• [Problem statement]
Which lines in the data below contain the word "Andrés"? Locate each one and copy it in full.

• [Working data]
● ● ● ● ●

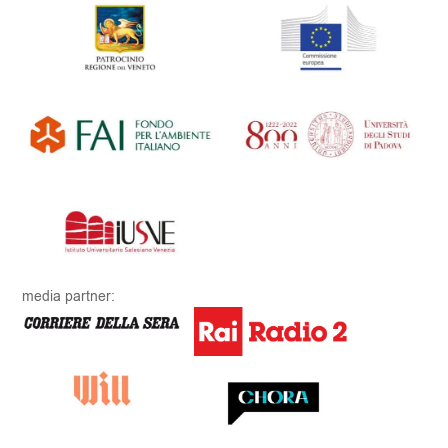
media partner:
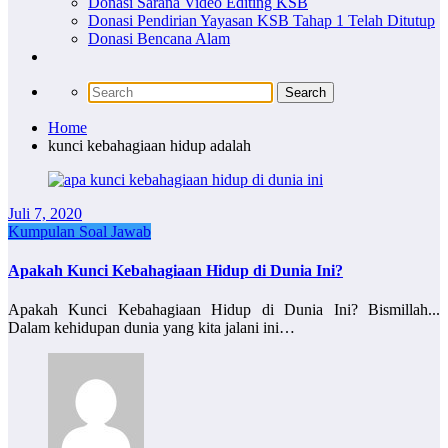
Donasi Sarana Video Editing KSB
Donasi Pendirian Yayasan KSB Tahap 1 Telah Ditutup
Donasi Bencana Alam
Home
kunci kebahagiaan hidup adalah
Juli 7, 2020
Kumpulan Soal Jawab
Apakah Kunci Kebahagiaan Hidup di Dunia Ini?
Apakah Kunci Kebahagiaan Hidup di Dunia Ini? Bismillah...
Dalam kehidupan dunia yang kita jalani ini…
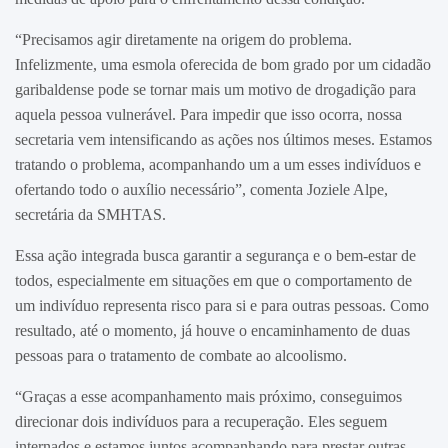
“Precisamos agir diretamente na origem do problema.
Infelizmente, uma esmola oferecida de bom grado por um cidadão
garibaldense pode se tornar mais um motivo de drogadição para
aquela pessoa vulnerável. Para impedir que isso ocorra, nossa
secretaria vem intensificando as ações nos últimos meses. Estamos
tratando o problema, acompanhando um a um esses indivíduos e
ofertando todo o auxílio necessário”, comenta Joziele Alpe,
secretária da SMHTAS.
Essa ação integrada busca garantir a segurança e o bem-estar de
todos, especialmente em situações em que o comportamento de
um indivíduo representa risco para si e para outras pessoas. Como
resultado, até o momento, já houve o encaminhamento de duas
pessoas para o tratamento de combate ao alcoolismo.
“Graças a esse acompanhamento mais próximo, conseguimos
direcionar dois indivíduos para a recuperação. Eles seguem
internados e estamos juntos acompanhando para prestar outras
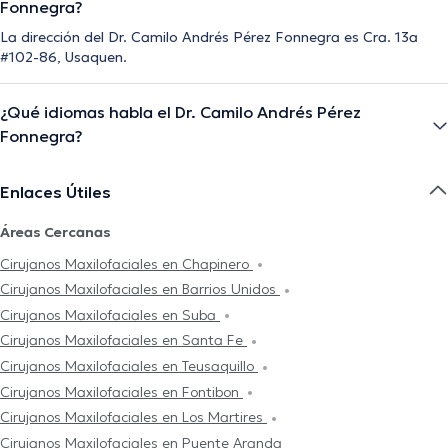
Fonnegra?
La dirección del Dr. Camilo Andrés Pérez Fonnegra es Cra. 13a
#102-86, Usaquen.
¿Qué idiomas habla el Dr. Camilo Andrés Pérez
Fonnegra?
Enlaces Útiles
Áreas Cercanas
Cirujanos Maxilofaciales en Chapinero
Cirujanos Maxilofaciales en Barrios Unidos
Cirujanos Maxilofaciales en Suba
Cirujanos Maxilofaciales en Santa Fe
Cirujanos Maxilofaciales en Teusaquillo
Cirujanos Maxilofaciales en Fontibon
Cirujanos Maxilofaciales en Los Martires
Cirujanos Maxilofaciales en Puente Aranda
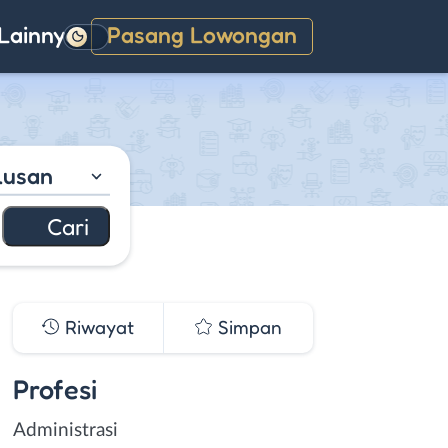
Lainnya
Pasang Lowongan
Gelap
lusan
Riwayat
Simpan
Profesi
Administrasi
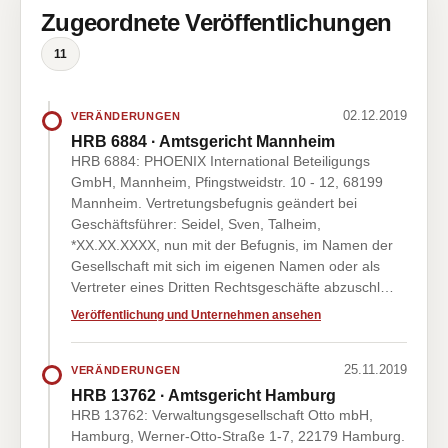
Zugeordnete Veröffentlichungen
11
02.12.2019
VERÄNDERUNGEN
HRB 6884 · Amtsgericht Mannheim
HRB 6884: PHOENIX International Beteiligungs
GmbH, Mannheim, Pfingstweidstr. 10 - 12, 68199
Mannheim. Vertretungsbefugnis geändert bei
Geschäftsführer: Seidel, Sven, Talheim,
*XX.XX.XXXX, nun mit der Befugnis, im Namen der
Gesellschaft mit sich im eigenen Namen oder als
Vertreter eines Dritten Rechtsgeschäfte abzuschl…
Veröffentlichung und Unternehmen ansehen
25.11.2019
VERÄNDERUNGEN
HRB 13762 · Amtsgericht Hamburg
HRB 13762: Verwaltungsgesellschaft Otto mbH,
Hamburg, Werner-Otto-Straße 1-7, 22179 Hamburg.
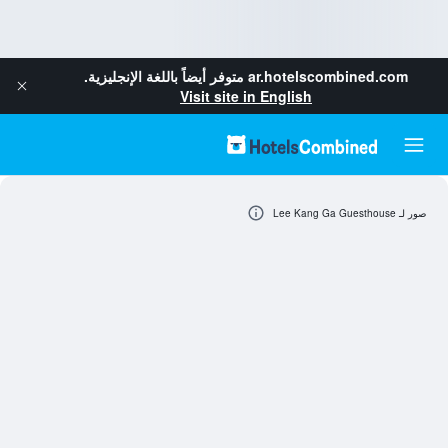
ar.hotelscombined.com
متوفر أيضاً باللغة الإنجليزية.
Visit site in English
صور لـ Lee Kang Ga Guesthouse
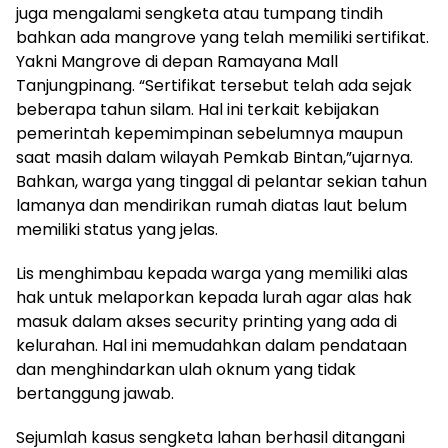
juga mengalami sengketa atau tumpang tindih
bahkan ada mangrove yang telah memiliki sertifikat.
Yakni Mangrove di depan Ramayana Mall
Tanjungpinang. “Sertifikat tersebut telah ada sejak
beberapa tahun silam. Hal ini terkait kebijakan
pemerintah kepemimpinan sebelumnya maupun
saat masih dalam wilayah Pemkab Bintan,”ujarnya.
Bahkan, warga yang tinggal di pelantar sekian tahun
lamanya dan mendirikan rumah diatas laut belum
memiliki status yang jelas.
Lis menghimbau kepada warga yang memiliki alas
hak untuk melaporkan kepada lurah agar alas hak
masuk dalam akses security printing yang ada di
kelurahan. Hal ini memudahkan dalam pendataan
dan menghindarkan ulah oknum yang tidak
bertanggung jawab.
Sejumlah kasus sengketa lahan berhasil ditangani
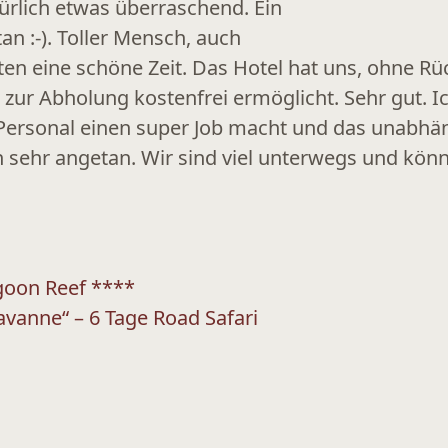
türlich etwas überraschend. Ein
an :-). Toller Mensch, auch
en eine schöne Zeit. Das Hotel hat uns, ohne Rüc
zur Abholung kostenfrei ermöglicht. Sehr gut. I
 Personal einen super Job macht und das unabhäng
sehr angetan. Wir sind viel unterwegs und könn
agoon Reef ****
avanne“ – 6 Tage Road Safari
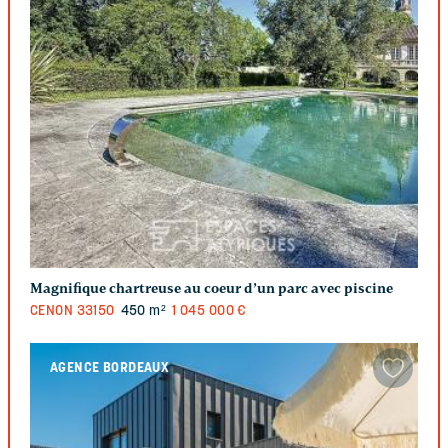
Magnifique chartreuse au coeur d’un parc avec piscine
CENON
33150
450 m²
1 045 000 €
AGENCE BORDEAUX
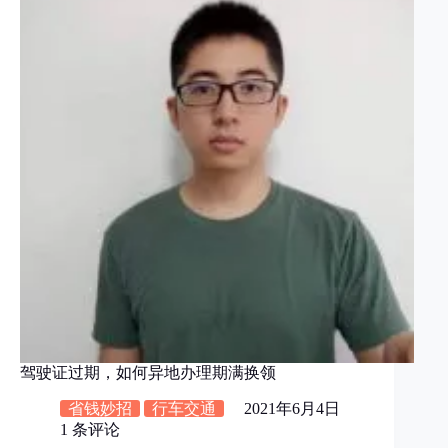
驾驶证过期，如何异地办理期满换领
省钱妙招
行车交通
2021年6月4日
1 条评论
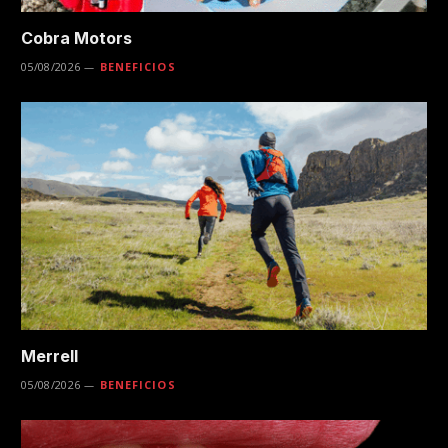
Cobra Motors
05/08/2026
BENEFICIOS
Merrell
05/08/2026
BENEFICIOS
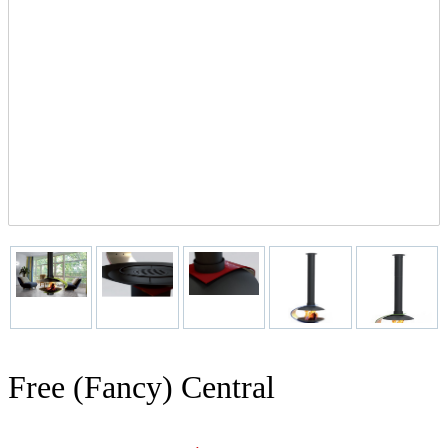
Free (Fancy) Central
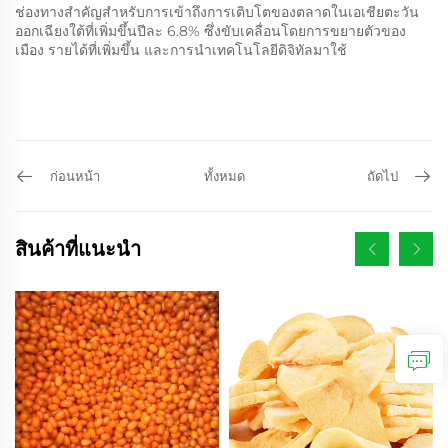
ช่องทางสำคัญสำหรับการเข้าถึงการเติบโตของตลาดในเอเชียตะวัน
ออกเฉียงใต้ที่เพิ่มขึ้นปีละ 6.8% ซึ่งขับเคลื่อนโดยการขยายตัวของ
เมือง รายได้ที่เพิ่มขึ้น และการนำเทคโนโลยีดิจิทัลมาใช้
ก่อนหน้า
ทั้งหมด
ถัดไป
สินค้าที่แนะนำ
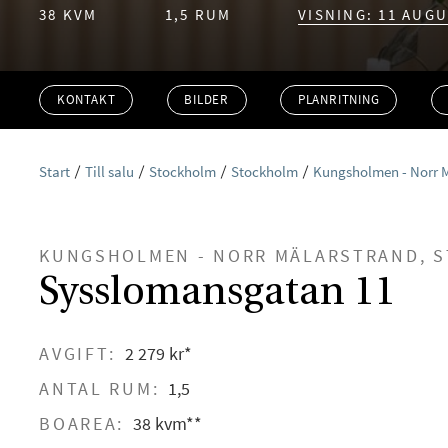
38 KVM
1,5 RUM
VISNING: 11 AUGU
KONTAKT
BILDER
PLANRITNING
Start
Till salu
Stockholm
Stockholm
Kungsholmen - Norr 
KUNGSHOLMEN - NORR MÄLARSTRAND, 
Sysslomansgatan 11
AVGIFT:
2 279 kr*
ANTAL RUM:
1,5
BOAREA:
38 kvm**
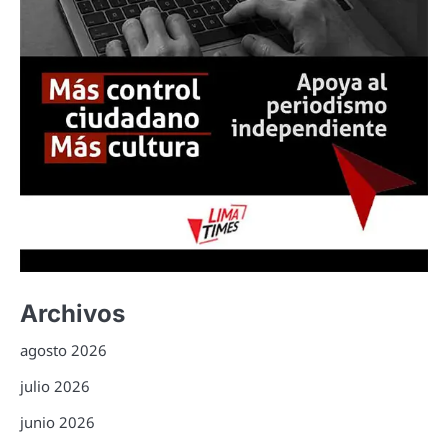
Archivos
agosto 2026
julio 2026
junio 2026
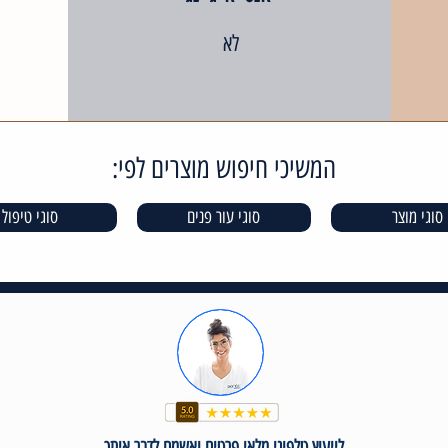
לא
המשיכי חיפוש מוצרים לפי:
סוגי מוצר
סוגי עור פנים
סוגי טיפול
לייעוץ טלפוני מלאי פרטים ואשמח לדבר איתך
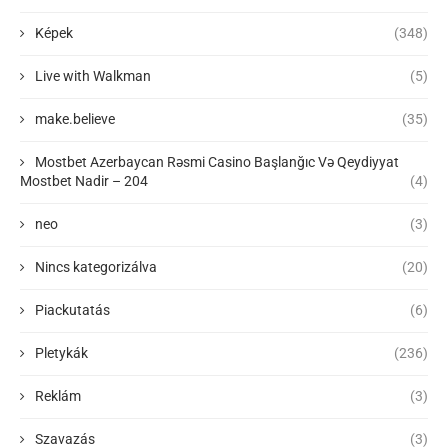
Képek
(348)
Live with Walkman
(5)
make.believe
(35)
Mostbet Azerbaycan Rəsmi Casino Başlanğıc Və Qeydiyyat
Mostbet Nadir – 204
(4)
neo
(3)
Nincs kategorizálva
(20)
Piackutatás
(6)
Pletykák
(236)
Reklám
(3)
Szavazás
(3)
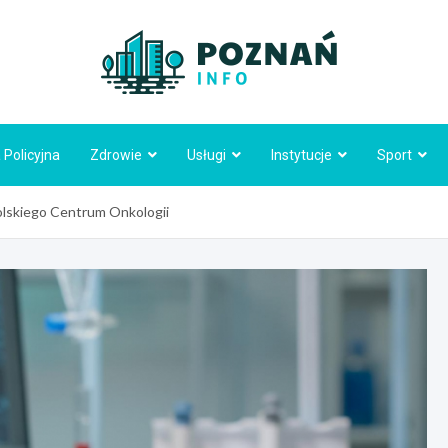
Poznań
 Policyjna
Zdrowie
Usługi
Instytucje
Sport
olskiego Centrum Onkologii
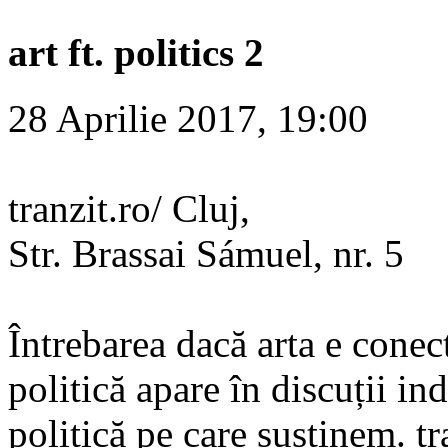
art ft. politics 2
28 Aprilie 2017, 19:00
tranzit.ro/ Cluj,
Str. Brassai Sámuel, nr. 5
Întrebarea dacă arta e conec
politică apare în discuții in
politică pe care susținem. tr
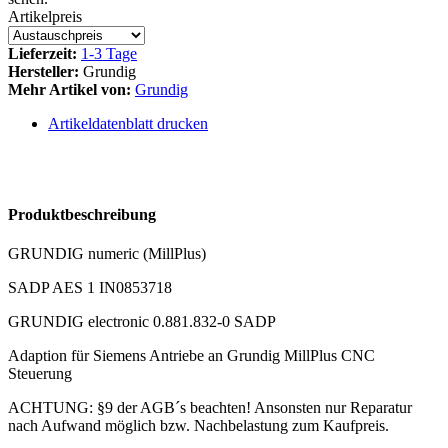
Artikelpreis
Lieferzeit:
1-3 Tage
Hersteller:
Grundig
Mehr Artikel von:
Grundig
Artikeldatenblatt drucken
Produktbeschreibung
GRUNDIG numeric (MillPlus)
SADP AES 1 IN0853718
GRUNDIG electronic 0.881.832-0 SADP
Adaption für Siemens Antriebe an Grundig MillPlus CNC
Steuerung
ACHTUNG: §9 der AGB´s beachten! Ansonsten nur Reparatur
nach Aufwand möglich bzw. Nachbelastung zum Kaufpreis.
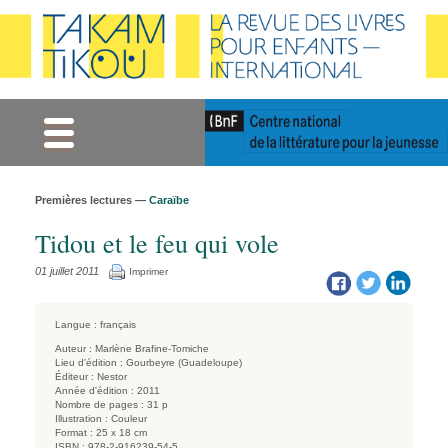
Gestion des cookies
Premières lectures —
Caraïbe
Tidou et le feu qui vole
01 juillet 2011
Imprimer
Langue :
français
Auteur :
Marlène Brafine-Tomiche
Lieu d'édition :
Gourbeyre (Guadeloupe)
Éditeur :
Nestor
Année d'édition :
2011
Nombre de pages :
31 p
Illustration :
Couleur
Format :
25 x 18 cm
ISBN :
978-2-916239-54-5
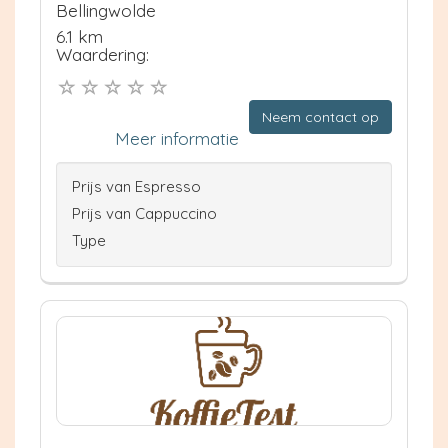
Bellingwolde
6.1 km
Waardering:
Neem contact op
Meer informatie
Prijs van Espresso
Prijs van Cappuccino
Type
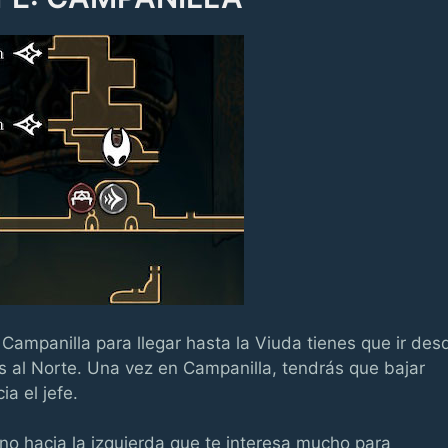
Campanilla para llegar hasta la Viuda tienes que ir des
 al Norte. Una vez en Campanilla, tendrás que bajar
a el jefe.
no hacia la izquierda que te interesa mucho para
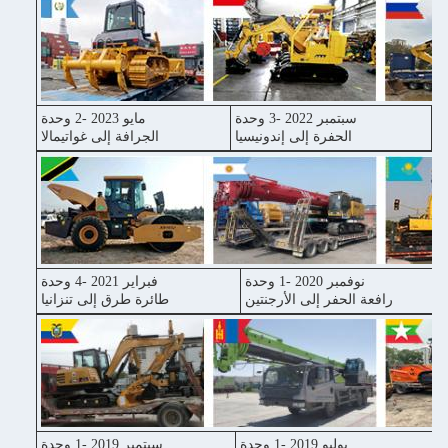
سبتمبر 2022 -3 وحدة
مايو 2023 -2 وحدة
ا
الحفرة إلى إندونيسيا
الجرافة إلى غواتيمالا
نوفمبر 2020 -1 وحدة
فبراير 2021 -4 وحدة
رافعة الحفر إلى الأرجنتين
طائرة طرق إلى تنزانيا
يوليو 2019 -1 وحدة
سبتمبر 2019 -1 وحدة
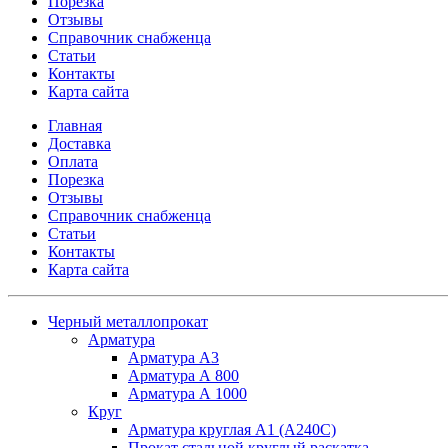
Порезка
Отзывы
Справочник снабженца
Статьи
Контакты
Карта сайта
Главная
Доставка
Оплата
Порезка
Отзывы
Справочник снабженца
Статьи
Контакты
Карта сайта
Черный металлопрокат
Арматура
Арматура А3
Арматура А 800
Арматура А 1000
Круг
Арматура круглая А1 (А240C)
Прокат стальной круглый раскатка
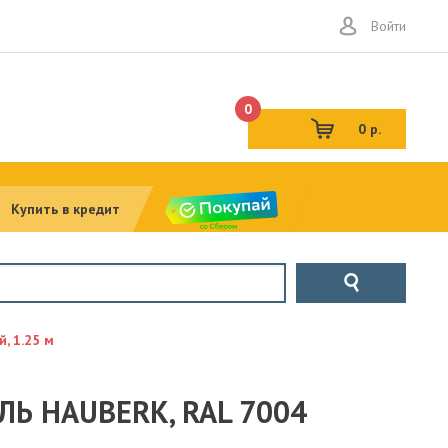
Войти
0
0 р.
Купить в кредит
, 1.25 м
 HAUBERK, RAL 7004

● ● ● ● ●

• [Expected answer]
La dirección del Dr. Camilo Andrés Pérez Fonnegra es Cra. 13a
¿Qué idiomas habla el Dr. Camilo Andrés Pérez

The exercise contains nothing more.